When was the last time you saw a pay phone? What about a rotary phone? I have a rotary phone. It came from my grandmother’s house. It’s not connected, but every once in a while I spin the little dial and it makes that funny whirring sound and I think of her. Are books destined to become like this — charming throwbacks to a forgotten era? Already you can get the encyclopedia online, and the Bible, and you can get an e-reader and download pretty much any new book, and it is there as soon as you want it. And it is, I am told, just as good as holding a book in your hand, although probably not as nice to fall asleep with.

I see the advantages, of course, of a bookless world — instant access to anything you want to read, tons more space in your home, tons more space in your carryon where those four novels would’ve been. But I also see the world of my youth vanishing: all those summers I spent pursuing books at the public library, all the times I snuck into my parents’ room to run my fingers over their bookshelves and search for hidden treasures. But am I just a hopeless luddite? I like the sound of the rotary phone, too, and those are never coming back.

I remember the day my elementary school librarian, Ms. Domingue, taught us how to read books. Which seemed a little silly to me, at the time, like who doesn’t know how to turn a page, but I still remember her instructions: “upper right-hand corner, slide, and turn,” and I still remember the reverence with which I handled the first book I read on my own — one of Maj Lindman’s stories about a set of identical triplets, Ricka, Ticka, and the unfortunately named Dicka. I held it carefully, lifting and sliding and feeling the pleasing heft of the yellowed pages. It was like participating in some kind of sacred ritual. If books had to be handled with such care, surely the things in them were important as well.

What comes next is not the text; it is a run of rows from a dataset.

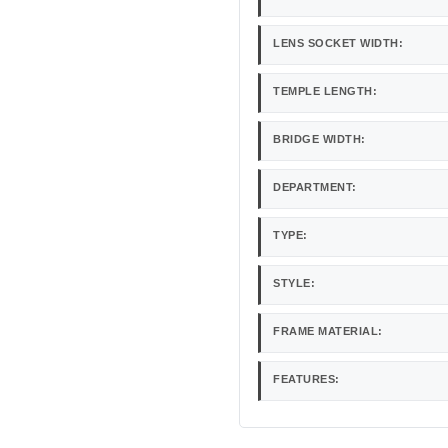
LENS SOCKET WIDTH:
TEMPLE LENGTH:
BRIDGE WIDTH:
DEPARTMENT:
TYPE:
STYLE:
FRAME MATERIAL:
FEATURES: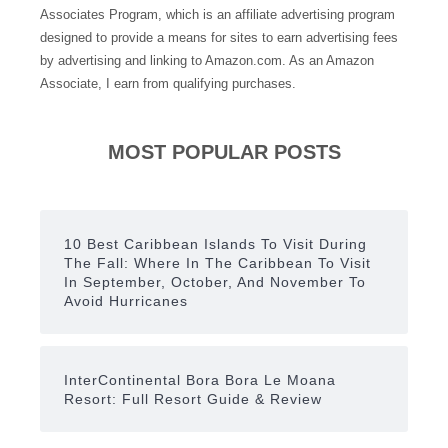
Associates Program, which is an affiliate advertising program
designed to provide a means for sites to earn advertising fees
by advertising and linking to Amazon.com. As an Amazon
Associate, I earn from qualifying purchases.
MOST POPULAR POSTS
10 Best Caribbean Islands To Visit During
The Fall: Where In The Caribbean To Visit
In September, October, And November To
Avoid Hurricanes
InterContinental Bora Bora Le Moana
Resort: Full Resort Guide & Review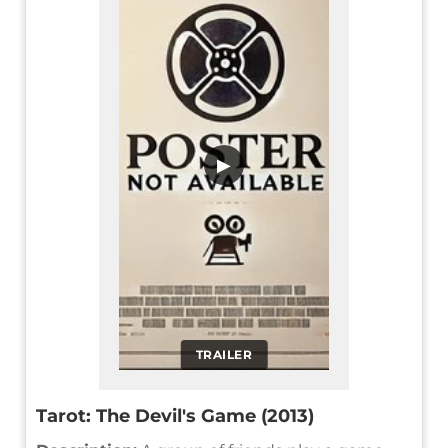
▶
TRAILER
Tarot: The Devil's Game (2013)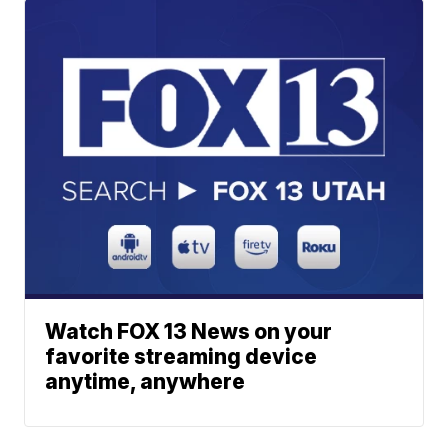
Watch FOX 13 News on your
favorite streaming device
anytime, anywhere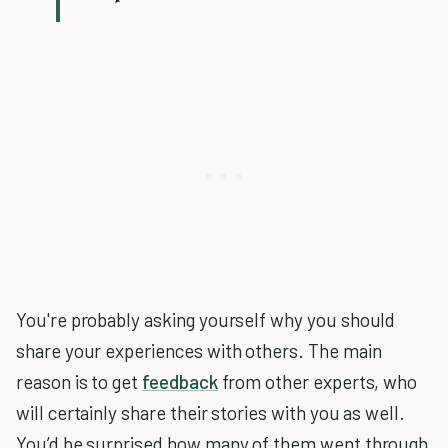
You're probably asking yourself why you should
share your experiences with others. The main
reason is to get
feedback
from other experts, who
will certainly share their stories with you as well.
You’d be surprised how many of them went through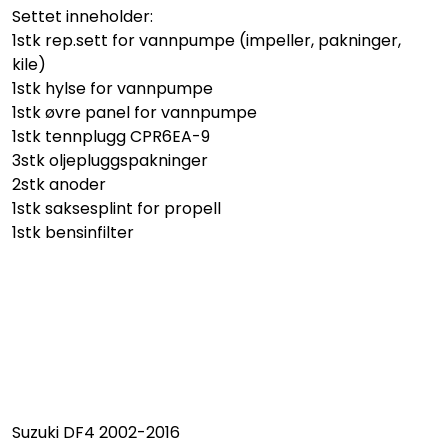
Settet inneholder:
1stk rep.sett for vannpumpe (impeller, pakninger,
kile)
1stk hylse for vannpumpe
1stk øvre panel for vannpumpe
1stk tennplugg CPR6EA-9
3stk oljepluggspakninger
2stk anoder
1stk saksesplint for propell
1stk bensinfilter
Suzuki DF4 2002-2016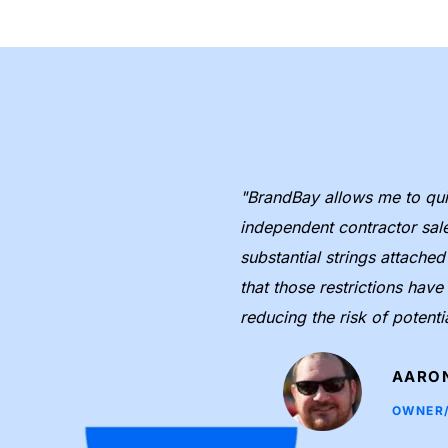
"BrandBay allows me to quic
r assets 
independent contractor sal
nformation in 
substantial strings attache
 to keep all of our 
that those restrictions hav
reducing the risk of potenti
AARON
OWNER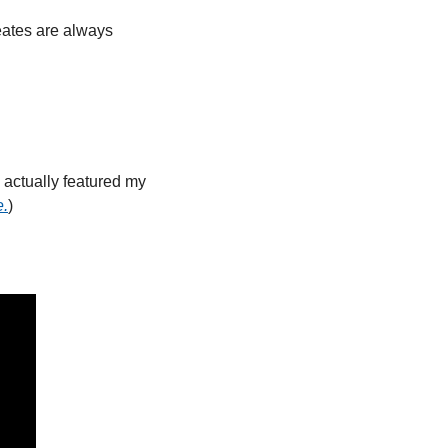
ates are always 
ctually featured my 
e.
)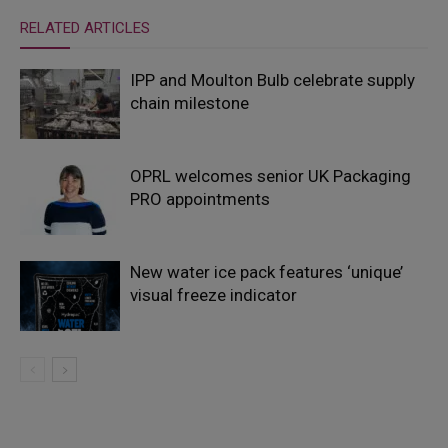
RELATED ARTICLES
IPP and Moulton Bulb celebrate supply
chain milestone
OPRL welcomes senior UK Packaging
PRO appointments
New water ice pack features ‘unique’
visual freeze indicator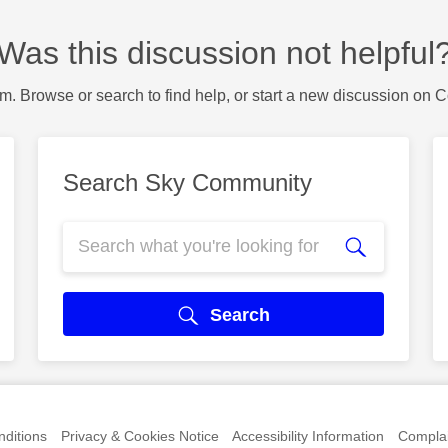
Was this discussion not helpful
m. Browse or search to find help, or start a new discussion on 
Search Sky Community
Search
ditions
Privacy & Cookies Notice
Accessibility Information
Complai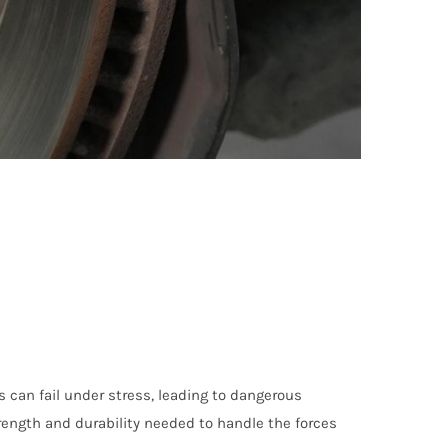
 can fail under stress, leading to dangerous
rength and durability needed to handle the forces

This is my concern about our bookless future: information, and stories, are now more easy to come by than ever, but do we value them less? The internet has made information incredibly accessible, but what takes less time to obtain also takes less time to forget. It’s easy to close a tab on your browser, harder to ignore a book lingering accusingly on your nightstand.

I worry, too, that the experience of reading is made poorer. I spent my childhood in the library, immersed in the stories, but also in the feel and even the smell of books. I still think there’s something thrilling about the scent of an old library book. It smells like the promise of secrets suddenly brought to light, something forgotten about to be rediscovered.

One of my friends works in a furniture store, where they have books that they use — you guessed it — as props. She brought some home to re-cover them, and I seized upon one. It was ‘
Our Hearts Were Young and Gay,’ an account of a European tour taken by two young ladies in the 1920s. (Further research about ‘Our Hearts Were Young and Gay’ revealed that it
made into a movie.) I started reading it, and it was surprisingly funny, so I took it home and read the whole thing. I was immersed in a forgotten world, fascinated by this experience that seemed so different from mine, all because of the permanence of this particular piece of paper. But what happens to an old e-book 100 years from now? When books no longer take up space, will they just be forgotten?

The world is always changing, and we have to accept that. Maybe my future children won’t grow up loving books as I did. Maybe they’ll read the Chronicles of Narnia and Harry Potter and whatever the Harry Potter of the future will be on a Nook 4000 or Kindle something — but will they treasure stories like I do? Will thinking of a beloved tale bring them back to a particular place and time, like it does for me? I guess we’ll find out. Until then, I’m hanging on to my books.